How to Use Social Listening to Support Branding Initiatives in Healthcare

Today’s healthcare consumers expect more than ever. This dynamic is driven by many factors, including the frictionless customer journeys they experience from vendors in other industries; easy access to online health information and a growing array of care options; and a pandemic that has created a major shift in how goods and services are accessed and delivered.  

As Associate Editor Jeff Lagasse noted in a Healthcare Finance article about the importance of branding in healthcare, “The opportunity for brand in healthcare is driven by the challenge of increased consumer choice. That’s something to which hospitals and health systems haven’t typically been accustomed.”

In such an environment, healthcare institutions can no longer assume that a long-standing presence in a community will be enough to attract prospects or previous patients to their doors. 

Instead, it’s more important than ever to understand what consumers want and need—and then show how you’re uniquely meeting those needs with messaging that aligns with your brand. Social listening is one way to do it. 

What is social listening?

Social listening is a technique for determining consumer sentiment by “listening” to common themes and trends on social media platforms. To do so, you can follow a chosen topic on social media—which may be your brand—and then analyze the related conversations and mentions to see how you can either improve the patient experience within your health system, or determine factors which should be integrated into brand strategy. 

Some experts differentiate social listening from social monitoring, even noting that confusing the two can be a “costly” mistake, as noted in a recent post from Insights for Professionals: “Social listening goes a step further than monitoring. It’s the process of looking past the numbers and thinking about the customer mood and sentiment that lies beneath this data. If you conduct social media monitoring but stop short of social listening, you could be depriving yourself of opportunities and risking reputational damage by failing to acknowledge people’s thoughts and feelings about your brand.”

Who should you listen to?

One of the values of social listening is the collective wisdom of the crowd. As Sprout Social notes, “Because of social media, brands have increasingly easy access to some of the largest crowds available—But before brands can start using insights from their social crowd, they need to make sure the crowd they are sourcing from is indeed wise.”
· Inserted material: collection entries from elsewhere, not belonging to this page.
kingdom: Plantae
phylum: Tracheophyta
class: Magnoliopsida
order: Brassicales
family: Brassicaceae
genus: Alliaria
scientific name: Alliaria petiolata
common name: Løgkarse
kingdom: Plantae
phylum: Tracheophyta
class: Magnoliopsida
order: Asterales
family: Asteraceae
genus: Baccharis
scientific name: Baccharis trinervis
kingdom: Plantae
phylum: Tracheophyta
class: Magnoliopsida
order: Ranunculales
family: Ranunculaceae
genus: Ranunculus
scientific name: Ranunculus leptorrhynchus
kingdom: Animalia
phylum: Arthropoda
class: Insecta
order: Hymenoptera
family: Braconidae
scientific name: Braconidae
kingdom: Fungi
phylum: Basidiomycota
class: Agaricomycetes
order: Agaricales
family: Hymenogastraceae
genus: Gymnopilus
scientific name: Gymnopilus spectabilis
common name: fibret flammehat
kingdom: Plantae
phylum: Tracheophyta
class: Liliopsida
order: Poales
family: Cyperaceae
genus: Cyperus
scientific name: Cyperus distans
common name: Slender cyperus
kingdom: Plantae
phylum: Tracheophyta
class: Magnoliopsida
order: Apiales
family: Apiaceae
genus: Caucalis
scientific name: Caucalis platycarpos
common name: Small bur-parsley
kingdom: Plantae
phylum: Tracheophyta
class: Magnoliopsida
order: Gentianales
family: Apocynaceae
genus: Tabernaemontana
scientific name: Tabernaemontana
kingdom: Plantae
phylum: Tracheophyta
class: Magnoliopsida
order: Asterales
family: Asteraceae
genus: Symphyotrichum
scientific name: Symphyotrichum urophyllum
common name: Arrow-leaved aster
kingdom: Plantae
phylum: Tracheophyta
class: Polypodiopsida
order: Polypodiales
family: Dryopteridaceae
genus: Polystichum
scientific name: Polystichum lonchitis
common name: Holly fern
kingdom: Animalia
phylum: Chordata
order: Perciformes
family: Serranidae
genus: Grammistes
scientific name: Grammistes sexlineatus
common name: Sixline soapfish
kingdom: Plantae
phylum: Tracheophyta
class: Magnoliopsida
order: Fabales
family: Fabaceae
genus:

Sprout Social cites four criteria that are important for social listening to be effective: 

  1. Diversity—which helps to ensure you’re listening to different perspectives from a variety of sources. 
  2. Independence—which means that the thoughts and opinions of those you’re listening to aren’t influenced by others. 
  3. Decentralization—to ensure you’re listening to sources from a variety of geographic locations. 
  4. Aggregation—by using a scalable method to gather and analyze the mountain of data available within all those consumer insights. 

How can healthcare systems make the most of social listening?

Healthcare providers know the importance of active listening and empathy to help patients feel valued and to ensure their concerns are being addressed. In this context, social listening provides the perfect opportunity to do so on a much grander scale.

By using this technique, providers can better understand what types of needs patients and prospects have—and then provide the specific information required to address them. In this way, you can help to establish your thought leadership and expertise, which will help your brand to stand out from competitors who aren’t doing the same. 

Additionally, when patients mention recent experiences with your brand on social media, you’ll have a better idea of what’s working and what’s not. By addressing concerns immediately, you’ll demonstrate that you care enough about patients to listen both during the episode of care and after it’s finished. That can go a long way toward building trust and maintaining the hopefully-stellar reputation of your brand. 

Since continual listening on multiple platforms would be both overwhelming and unrealistic, many social listeners make the most of the variety of social listening options available. This post from Forrester provides a nice overview of things to consider when searching for the platform that will best meet your organization’s needs.